Während sich die vier Landesminister bis hierin und auch beim folgenden Tagesordnungspunkt, bei dem es um den „Kampf gegen die unerhörte Belastung des ganzen Volkes wie auch insbesondere der Beamtenschaft durch das Überwuchern der Sammeltätigkeit“ ging, ausweislich des Protokolls lediglich als Zuhörer betätigt hatten, nahmen Finanz- und Wirtschaftsminister Walter Köhler und Innenminister Karl Pflaumer zum nächsten Gesprächsgegenstand, der akuten „Futterknappheit“ und einer drohenden „Verschleuderung des Viehstandes“, Stellung.

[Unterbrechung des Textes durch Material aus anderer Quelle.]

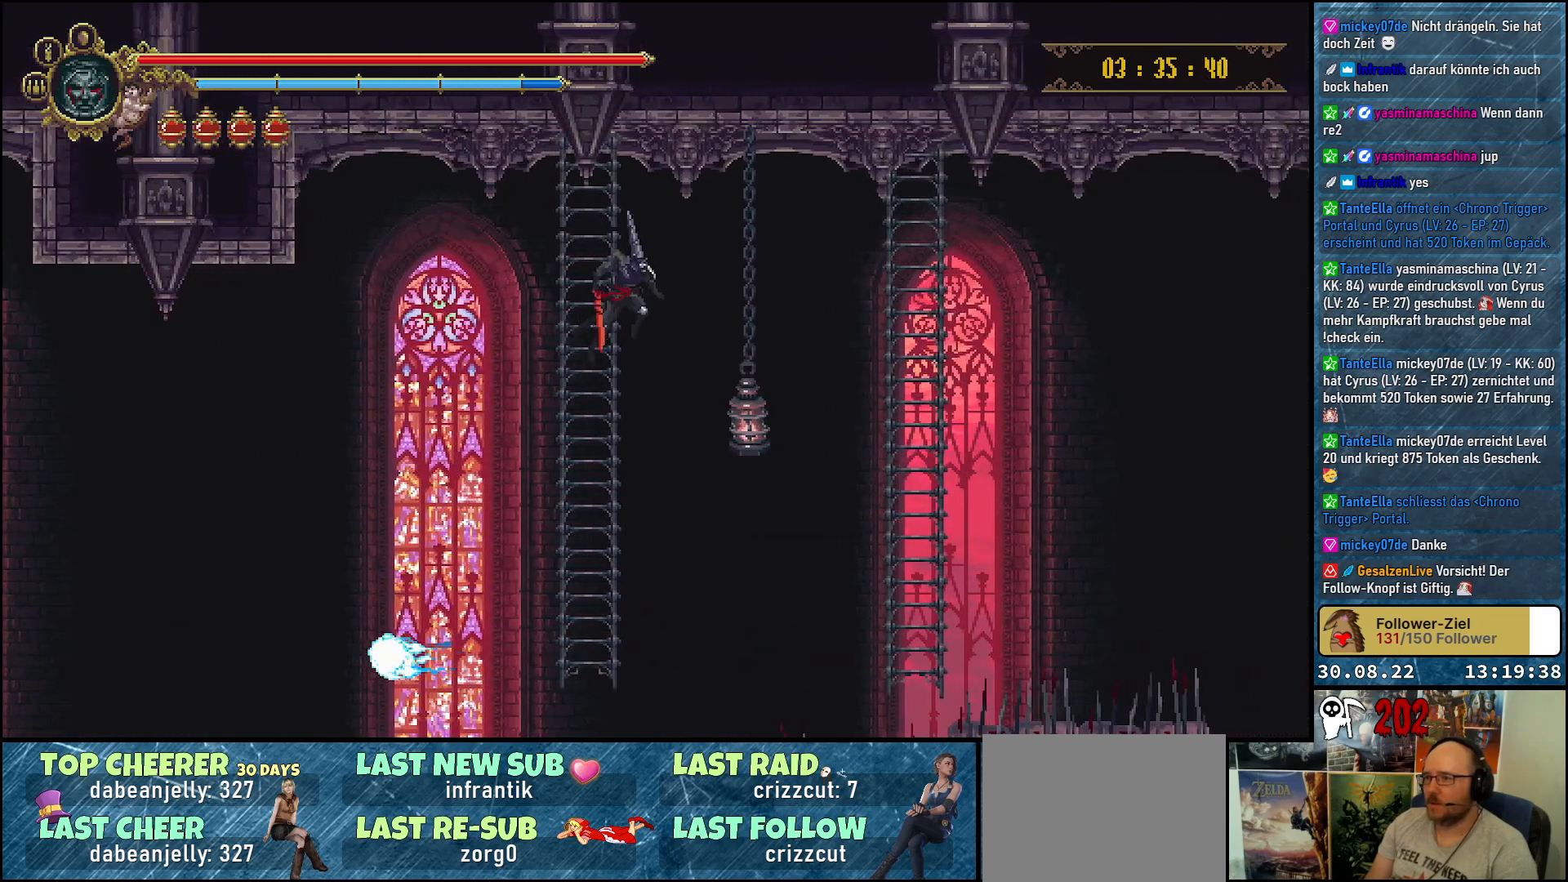
{"buttons": ["A", "DPAD_RIGHT"], "left_stick": "center", "right_stick": "center", "events": []}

Was sie zu einer weiteren Frage meinten, die der Reichsstatthalter außerhalb der Tagesordnung ansprach, geht aus dem Protokoll nicht hervor – leider, denn auch dieses Thema berührt mit der Fortdauer, Bedrängung und Pflege regionaler Traditionen während der nationalsozialistischen Herrschaft eine der Leitfragen unseres Projekts. Immerhin gibt das Protokoll zu erkennen, dass der badische Gauleiter und Reichsstatthalter den alten Landesfarben keine große Achtung mehr entgegenbrachte. Wagner wünschte nämlich, „daß die staatlichen und gemeindlichen Gebäude nur noch mit der schwarz-weiß-roten Flagge und der Hakenkreuzflagge beflaggt würden (…). Die gelb-rot-gelbe Flagge solle als überholt verschwinden“.